===== RAW DATA =====

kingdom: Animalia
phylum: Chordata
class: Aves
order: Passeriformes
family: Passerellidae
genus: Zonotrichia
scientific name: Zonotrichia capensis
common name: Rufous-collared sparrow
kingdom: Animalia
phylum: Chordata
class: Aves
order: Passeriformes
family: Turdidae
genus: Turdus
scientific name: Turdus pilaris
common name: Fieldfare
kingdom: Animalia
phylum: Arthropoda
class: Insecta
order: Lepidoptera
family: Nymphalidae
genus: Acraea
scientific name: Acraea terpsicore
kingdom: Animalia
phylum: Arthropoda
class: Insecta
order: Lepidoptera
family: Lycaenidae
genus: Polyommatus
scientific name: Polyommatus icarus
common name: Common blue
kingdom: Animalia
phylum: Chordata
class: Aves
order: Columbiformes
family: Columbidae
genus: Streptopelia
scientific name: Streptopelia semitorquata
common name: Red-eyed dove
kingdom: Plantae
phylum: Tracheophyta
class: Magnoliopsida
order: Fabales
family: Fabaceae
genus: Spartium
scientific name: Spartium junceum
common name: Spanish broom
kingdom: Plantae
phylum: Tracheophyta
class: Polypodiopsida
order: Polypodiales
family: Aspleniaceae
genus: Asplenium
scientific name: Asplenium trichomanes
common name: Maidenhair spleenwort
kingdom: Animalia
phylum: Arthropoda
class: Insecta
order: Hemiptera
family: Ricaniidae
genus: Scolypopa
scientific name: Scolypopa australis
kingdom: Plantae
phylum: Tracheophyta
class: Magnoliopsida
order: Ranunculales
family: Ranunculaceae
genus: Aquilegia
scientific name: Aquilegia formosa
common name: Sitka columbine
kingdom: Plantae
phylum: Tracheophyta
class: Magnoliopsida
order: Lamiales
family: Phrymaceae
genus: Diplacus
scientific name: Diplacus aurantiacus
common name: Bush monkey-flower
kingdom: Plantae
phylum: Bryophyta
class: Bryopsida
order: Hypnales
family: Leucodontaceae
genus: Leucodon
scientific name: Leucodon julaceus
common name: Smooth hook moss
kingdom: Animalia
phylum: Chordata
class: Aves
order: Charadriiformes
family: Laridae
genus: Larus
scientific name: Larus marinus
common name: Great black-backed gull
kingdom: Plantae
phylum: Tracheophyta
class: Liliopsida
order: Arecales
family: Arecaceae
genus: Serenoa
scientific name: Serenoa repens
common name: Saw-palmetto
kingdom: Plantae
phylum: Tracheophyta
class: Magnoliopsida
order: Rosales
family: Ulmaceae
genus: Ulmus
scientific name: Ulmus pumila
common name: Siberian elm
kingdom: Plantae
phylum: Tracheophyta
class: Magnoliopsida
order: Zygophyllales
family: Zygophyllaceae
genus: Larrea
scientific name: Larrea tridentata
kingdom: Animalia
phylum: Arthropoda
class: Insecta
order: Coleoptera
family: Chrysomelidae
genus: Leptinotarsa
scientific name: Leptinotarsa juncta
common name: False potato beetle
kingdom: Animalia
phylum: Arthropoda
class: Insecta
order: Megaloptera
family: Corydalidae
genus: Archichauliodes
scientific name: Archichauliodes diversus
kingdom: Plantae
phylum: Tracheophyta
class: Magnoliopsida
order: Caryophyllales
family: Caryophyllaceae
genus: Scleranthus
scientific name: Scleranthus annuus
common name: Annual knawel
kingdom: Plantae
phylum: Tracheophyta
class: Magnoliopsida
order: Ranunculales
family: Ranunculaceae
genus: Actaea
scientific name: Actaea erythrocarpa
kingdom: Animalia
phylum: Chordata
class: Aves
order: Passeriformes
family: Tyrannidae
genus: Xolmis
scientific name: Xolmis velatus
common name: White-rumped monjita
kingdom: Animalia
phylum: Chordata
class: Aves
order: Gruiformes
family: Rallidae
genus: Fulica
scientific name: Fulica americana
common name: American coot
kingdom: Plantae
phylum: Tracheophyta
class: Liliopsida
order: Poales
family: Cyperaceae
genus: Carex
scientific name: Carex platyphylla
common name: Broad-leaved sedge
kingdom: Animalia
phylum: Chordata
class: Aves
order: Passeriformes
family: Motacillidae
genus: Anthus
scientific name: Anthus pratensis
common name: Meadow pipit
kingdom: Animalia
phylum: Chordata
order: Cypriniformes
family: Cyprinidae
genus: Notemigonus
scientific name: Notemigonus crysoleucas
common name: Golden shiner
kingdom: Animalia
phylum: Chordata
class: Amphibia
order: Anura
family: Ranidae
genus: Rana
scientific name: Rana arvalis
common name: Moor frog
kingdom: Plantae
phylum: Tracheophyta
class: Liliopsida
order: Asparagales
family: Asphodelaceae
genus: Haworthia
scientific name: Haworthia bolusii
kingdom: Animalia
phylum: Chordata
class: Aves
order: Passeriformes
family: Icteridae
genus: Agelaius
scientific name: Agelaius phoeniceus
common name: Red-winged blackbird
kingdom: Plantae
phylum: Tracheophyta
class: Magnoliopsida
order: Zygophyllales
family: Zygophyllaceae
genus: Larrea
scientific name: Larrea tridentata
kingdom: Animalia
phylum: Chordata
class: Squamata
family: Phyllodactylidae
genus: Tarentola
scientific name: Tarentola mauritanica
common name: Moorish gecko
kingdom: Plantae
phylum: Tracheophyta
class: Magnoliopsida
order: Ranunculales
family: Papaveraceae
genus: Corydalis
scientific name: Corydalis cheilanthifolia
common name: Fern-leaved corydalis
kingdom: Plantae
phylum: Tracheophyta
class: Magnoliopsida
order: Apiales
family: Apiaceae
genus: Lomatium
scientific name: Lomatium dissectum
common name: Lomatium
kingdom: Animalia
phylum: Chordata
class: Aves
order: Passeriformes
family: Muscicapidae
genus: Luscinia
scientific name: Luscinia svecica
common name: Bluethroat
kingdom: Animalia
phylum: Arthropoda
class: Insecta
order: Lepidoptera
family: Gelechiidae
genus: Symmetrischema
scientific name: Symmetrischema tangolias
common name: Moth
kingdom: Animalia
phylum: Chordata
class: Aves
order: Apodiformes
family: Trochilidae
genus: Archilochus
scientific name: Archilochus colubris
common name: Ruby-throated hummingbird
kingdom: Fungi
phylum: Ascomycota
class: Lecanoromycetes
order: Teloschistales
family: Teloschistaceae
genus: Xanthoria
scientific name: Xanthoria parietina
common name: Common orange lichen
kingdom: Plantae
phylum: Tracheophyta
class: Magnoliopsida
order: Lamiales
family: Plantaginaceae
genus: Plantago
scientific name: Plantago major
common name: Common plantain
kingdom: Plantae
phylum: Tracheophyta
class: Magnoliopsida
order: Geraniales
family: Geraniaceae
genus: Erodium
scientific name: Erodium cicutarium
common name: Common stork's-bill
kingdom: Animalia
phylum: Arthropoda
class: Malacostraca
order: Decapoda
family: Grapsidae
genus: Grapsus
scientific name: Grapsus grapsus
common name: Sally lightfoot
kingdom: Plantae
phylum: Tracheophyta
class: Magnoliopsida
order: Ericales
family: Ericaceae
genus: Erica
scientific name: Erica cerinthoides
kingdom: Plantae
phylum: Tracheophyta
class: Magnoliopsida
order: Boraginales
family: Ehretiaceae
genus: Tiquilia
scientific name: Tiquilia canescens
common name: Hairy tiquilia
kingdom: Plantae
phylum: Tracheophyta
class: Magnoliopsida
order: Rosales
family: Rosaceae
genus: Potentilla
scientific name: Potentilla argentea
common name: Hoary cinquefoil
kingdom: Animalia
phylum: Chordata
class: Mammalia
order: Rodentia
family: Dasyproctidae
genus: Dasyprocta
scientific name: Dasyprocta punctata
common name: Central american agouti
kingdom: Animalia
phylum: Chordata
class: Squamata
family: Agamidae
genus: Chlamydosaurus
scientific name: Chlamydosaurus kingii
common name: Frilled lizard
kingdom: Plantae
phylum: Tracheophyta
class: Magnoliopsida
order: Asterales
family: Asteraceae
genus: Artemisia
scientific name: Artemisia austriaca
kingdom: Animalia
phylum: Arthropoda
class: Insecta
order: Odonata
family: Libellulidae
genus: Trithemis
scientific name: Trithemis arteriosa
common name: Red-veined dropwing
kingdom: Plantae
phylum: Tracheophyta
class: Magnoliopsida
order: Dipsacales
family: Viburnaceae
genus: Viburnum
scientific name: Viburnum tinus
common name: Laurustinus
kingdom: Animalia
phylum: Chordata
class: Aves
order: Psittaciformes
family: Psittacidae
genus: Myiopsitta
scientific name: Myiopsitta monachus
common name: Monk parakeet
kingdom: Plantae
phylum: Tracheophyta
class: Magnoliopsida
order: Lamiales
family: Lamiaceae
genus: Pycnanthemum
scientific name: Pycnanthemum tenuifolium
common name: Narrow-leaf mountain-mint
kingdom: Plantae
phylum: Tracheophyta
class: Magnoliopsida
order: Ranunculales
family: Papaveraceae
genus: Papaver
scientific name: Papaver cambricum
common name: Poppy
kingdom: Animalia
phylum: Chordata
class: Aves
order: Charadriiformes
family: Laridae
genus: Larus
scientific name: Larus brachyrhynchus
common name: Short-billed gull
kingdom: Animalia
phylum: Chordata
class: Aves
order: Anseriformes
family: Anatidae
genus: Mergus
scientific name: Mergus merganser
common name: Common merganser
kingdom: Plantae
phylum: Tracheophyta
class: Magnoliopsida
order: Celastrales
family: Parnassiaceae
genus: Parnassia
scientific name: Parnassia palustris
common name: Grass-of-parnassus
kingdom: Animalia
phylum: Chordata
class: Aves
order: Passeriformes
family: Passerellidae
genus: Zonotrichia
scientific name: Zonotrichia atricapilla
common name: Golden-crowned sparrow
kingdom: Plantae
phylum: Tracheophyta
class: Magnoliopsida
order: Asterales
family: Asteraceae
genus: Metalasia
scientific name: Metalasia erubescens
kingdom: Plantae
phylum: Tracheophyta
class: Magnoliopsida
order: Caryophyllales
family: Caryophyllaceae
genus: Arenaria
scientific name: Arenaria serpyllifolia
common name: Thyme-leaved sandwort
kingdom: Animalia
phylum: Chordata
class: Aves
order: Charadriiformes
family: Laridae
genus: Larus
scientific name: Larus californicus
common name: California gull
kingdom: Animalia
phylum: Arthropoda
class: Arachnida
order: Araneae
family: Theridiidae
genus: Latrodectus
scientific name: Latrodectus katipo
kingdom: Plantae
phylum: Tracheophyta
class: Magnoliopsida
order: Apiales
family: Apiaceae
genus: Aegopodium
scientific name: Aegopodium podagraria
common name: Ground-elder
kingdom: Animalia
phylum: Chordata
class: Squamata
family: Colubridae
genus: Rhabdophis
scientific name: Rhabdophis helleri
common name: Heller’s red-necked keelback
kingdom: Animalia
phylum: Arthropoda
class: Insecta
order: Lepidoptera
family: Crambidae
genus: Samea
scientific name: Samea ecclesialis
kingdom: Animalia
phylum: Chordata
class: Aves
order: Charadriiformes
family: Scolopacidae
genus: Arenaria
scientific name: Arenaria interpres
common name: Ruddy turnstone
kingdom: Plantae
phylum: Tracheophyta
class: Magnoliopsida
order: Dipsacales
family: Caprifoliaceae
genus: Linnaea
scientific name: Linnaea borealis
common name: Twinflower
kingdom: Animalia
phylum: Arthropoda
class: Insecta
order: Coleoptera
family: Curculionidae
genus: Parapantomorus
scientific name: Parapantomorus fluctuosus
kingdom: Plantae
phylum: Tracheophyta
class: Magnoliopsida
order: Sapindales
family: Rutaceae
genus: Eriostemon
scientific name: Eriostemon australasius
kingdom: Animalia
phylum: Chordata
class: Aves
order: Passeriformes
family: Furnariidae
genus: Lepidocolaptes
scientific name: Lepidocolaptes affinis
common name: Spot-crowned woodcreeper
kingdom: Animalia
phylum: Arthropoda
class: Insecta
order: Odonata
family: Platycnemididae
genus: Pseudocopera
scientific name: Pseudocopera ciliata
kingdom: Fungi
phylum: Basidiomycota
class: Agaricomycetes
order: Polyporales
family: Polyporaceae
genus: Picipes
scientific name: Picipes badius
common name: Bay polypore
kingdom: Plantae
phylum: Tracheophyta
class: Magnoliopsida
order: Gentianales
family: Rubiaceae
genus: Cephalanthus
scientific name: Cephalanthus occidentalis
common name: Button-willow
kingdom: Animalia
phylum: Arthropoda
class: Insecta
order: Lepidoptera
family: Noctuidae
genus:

=====

STATED PROBLEM
Print everything from the line "common name: Button-willow" down to the end of the listing, both ends included.

SOLUTION TO THIS EXERCISE
common name: Button-willow
kingdom: Animalia
phylum: Arthropoda
class: Insecta
order: Lepidoptera
family: Noctuidae
genus:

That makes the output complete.